Data on the Edge with Datasaur: Key Takeaways

October 26, 2021

In the inaugural episode of Data on the Edge, Jeff Mills, Chief Revenue Officer of iMerit, sits down with Ivan Lee, CEO & Founder of Datasaur, to explore data challenges in the ML operations landscape and how Datasaur, a leading NLP labeling and annotation tool, helps to tackle edge case situations in NLP.

Datasaur has partnered with iMerit to combine the best labeling software with the best labeling workforce, to annotate NLP training data at scale for clients across multiple sectors.

Here are 5 key takeaways from the episode:

  • Natural language processing workflows have evolved from simple language parsing with parts of speech such as named entity recognition to more advanced workflows like aspect-based sentiment analysis.

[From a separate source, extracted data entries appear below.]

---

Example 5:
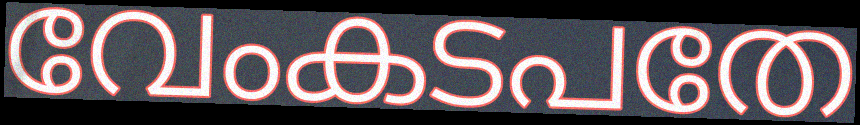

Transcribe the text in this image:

വേംകടപതേ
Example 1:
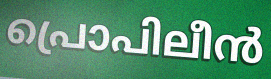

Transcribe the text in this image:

പ്രൊപിലീൻ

Datasaur enables iMerit to draw relationships between one sentiment and the corresponding attribute to get a more nuanced view of what a statement actually means.

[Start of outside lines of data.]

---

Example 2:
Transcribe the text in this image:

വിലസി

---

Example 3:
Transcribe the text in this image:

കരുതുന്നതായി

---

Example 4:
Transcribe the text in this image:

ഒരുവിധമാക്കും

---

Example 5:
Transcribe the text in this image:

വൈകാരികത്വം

  • The three product pillars of Datasaur includes – Powerful and simplistic interface for labeling, build intelligence to automate simple tasks, collaboration and workflow management through dashboards and reporting.

  • Of all the branches of AI, NLP is one of the most mature and directly applicable. As of now, Datasaur primarily supports NLP text-based use cases. They intend to move forward into text-adjacent domains such as audio and optical character recognition (OCR), in which audio and images will be transcribed into text.

  • Both the data-centric and model-centric approaches are significant, however improving the quality and quantity of data is actually the fastest way forward to improve the ML model performance.

  • Customers and users are becoming more sophisticated in their project analysis and breakdown. Aside from recognizing how efficiently the project is going, there is an increasing desire for being able to extract insights and feedback from labeling tasks.